I know a statement is treading on a boundary when I become nervous, defensive, and unable to openly listen to the source of the statement.

So that I’m not talking in the air, I’ll give you two examples:
“I don’t support Israel, because I don’t believe in nation states.”
“You can’t trust Muslims; Islamic tradition promotes lying.”
Alarms are going off. Boundary crossed. When I heard each of these statements, from two different people, clearly stated, I could not listen thoughtfully.

And yet, I passionately believe that we must listen beyond our box. As hard as it is, it is the only way to make real progress.

Think of my friend Jess. Her box is around climate change, and she knows it. But how can she release the walls of that one? The stakes are so high! It’s the future of our planet!

And yet, she has to be willing to loosen that box, precisely because the stakes are so high. As a prominent scientist, Jess spends a lot of time worrying about how to persuade people that climate change is real. She is chagrined about her failure with her husband’s cousin. A genuinely humble and self-reflective person, when sharing the story with me she said of herself, “I was a total jerk, to assume that if he’s smart he must agree with my perspective.”

It was obvious to her on reflection that she had no hope of persuading him, or anyone like him, to take climate change seriously, unless she was open to hearing his opinions. But the hard thing about being open to another opinion, is that you have to be willing to allow for the possibility that they might persuade you.

I began my remarks with a statement by Hillel, from the first chapter of Pirke Avot. The Talmud is filled with debates between the school of Hillel and the school of Shammai. Ultimately, Hillel’s opinions carried the day. Why? Because, the Talmud explains, the school of Hillel always taught the opinions of Shammai before their own.

Hillel has two other statements recorded in that first chapter of Pirke Avot. Do you know what the first one is?

הלל אומר, הוי מתלמידיו של אהרון. אהב שלום, ורודף שלום, אוהב את בריות ומקרבן לתורה.
“Hillel said: Be of the students of Aaron. Love peace and pursue peace. Love all creatures, and bring them closer to Torah.”

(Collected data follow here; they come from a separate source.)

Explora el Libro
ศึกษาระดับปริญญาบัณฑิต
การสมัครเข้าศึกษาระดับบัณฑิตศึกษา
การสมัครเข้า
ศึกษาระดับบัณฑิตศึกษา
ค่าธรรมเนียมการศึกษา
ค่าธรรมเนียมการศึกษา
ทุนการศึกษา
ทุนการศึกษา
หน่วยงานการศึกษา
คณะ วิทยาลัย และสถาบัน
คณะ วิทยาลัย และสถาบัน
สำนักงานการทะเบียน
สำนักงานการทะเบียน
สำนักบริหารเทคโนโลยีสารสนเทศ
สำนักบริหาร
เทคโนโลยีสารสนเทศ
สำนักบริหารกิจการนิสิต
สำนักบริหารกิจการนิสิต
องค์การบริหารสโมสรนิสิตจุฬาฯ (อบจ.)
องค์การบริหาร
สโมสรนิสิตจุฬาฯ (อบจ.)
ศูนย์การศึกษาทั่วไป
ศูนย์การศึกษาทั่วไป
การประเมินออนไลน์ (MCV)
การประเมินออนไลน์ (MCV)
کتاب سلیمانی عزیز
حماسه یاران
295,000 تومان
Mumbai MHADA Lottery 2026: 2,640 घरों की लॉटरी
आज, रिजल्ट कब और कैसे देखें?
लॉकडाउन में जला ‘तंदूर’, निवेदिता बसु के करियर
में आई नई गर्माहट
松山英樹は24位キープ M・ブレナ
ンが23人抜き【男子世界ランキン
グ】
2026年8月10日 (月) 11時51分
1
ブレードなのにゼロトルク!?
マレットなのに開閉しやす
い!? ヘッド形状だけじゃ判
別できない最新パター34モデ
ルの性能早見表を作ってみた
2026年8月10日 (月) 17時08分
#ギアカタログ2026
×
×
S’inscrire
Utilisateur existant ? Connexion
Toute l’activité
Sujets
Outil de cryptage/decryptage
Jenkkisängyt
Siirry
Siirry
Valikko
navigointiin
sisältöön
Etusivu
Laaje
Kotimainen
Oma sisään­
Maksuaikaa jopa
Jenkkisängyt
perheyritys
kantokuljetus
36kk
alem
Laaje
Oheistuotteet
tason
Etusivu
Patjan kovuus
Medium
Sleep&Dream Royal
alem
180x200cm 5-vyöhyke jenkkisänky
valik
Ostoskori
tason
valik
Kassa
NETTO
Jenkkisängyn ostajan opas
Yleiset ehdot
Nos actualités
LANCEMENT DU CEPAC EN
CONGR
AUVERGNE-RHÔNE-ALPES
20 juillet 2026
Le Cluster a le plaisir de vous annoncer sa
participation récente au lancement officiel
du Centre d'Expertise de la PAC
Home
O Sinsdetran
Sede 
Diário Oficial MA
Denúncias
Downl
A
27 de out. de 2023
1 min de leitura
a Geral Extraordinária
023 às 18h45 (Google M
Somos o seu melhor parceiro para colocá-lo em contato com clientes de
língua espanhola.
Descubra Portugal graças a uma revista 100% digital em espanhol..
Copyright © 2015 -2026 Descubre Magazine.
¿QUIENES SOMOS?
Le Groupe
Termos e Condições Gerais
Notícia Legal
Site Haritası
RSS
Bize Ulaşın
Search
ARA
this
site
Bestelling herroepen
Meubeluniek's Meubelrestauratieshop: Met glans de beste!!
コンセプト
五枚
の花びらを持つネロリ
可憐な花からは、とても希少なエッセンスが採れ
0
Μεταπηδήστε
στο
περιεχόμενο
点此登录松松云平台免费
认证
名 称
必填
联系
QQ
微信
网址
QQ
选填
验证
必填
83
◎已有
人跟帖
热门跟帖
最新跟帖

He is the famous Hillel on one foot, who refused to be judgmental of anyone. He wasn’t a pushover. He was known as Hillel HaZaken, Hillel the Elder, and he had tremendous status. But he would meet even the most crass students where they were at, and patiently explain to them the way to be better.

Why did Hillel choose Aaron as his role model for peace? Because when the people’s need for a concrete symbol of leadership became desperate, Aaron enabled them to make the golden calf. He chose the needs of the people over his most fundamental ideology.

Ideology has a way of drowning out all conflicting voices. Even as we push for action – which we must – Hillel would want us to remain tolerant and curious about opposing perspectives.

I am so proud to be a member of the CBJ community. This room is filled with people who believe in their own power to change our world, and who use it. Don’t stop lobbying our politicians. Don’t stop attending rallies, writing opinion pieces, supporting and even creating political advocacy groups.

We can do all this, and still hold on to the awareness of a moral ambiguity. A genuine willingness to hear opinions that push our boundaries is what is needed. Such openness does not have to inhibit our actions.

אם אין אני לי, מי לי If I am not for me, who will be for me?
וכשאני לעצמי, מה אני And when I am for myself, what am I?
ואם לא עכשיו, אימתי And if not now, when?

On the contrary, that openness only makes our actions stronger.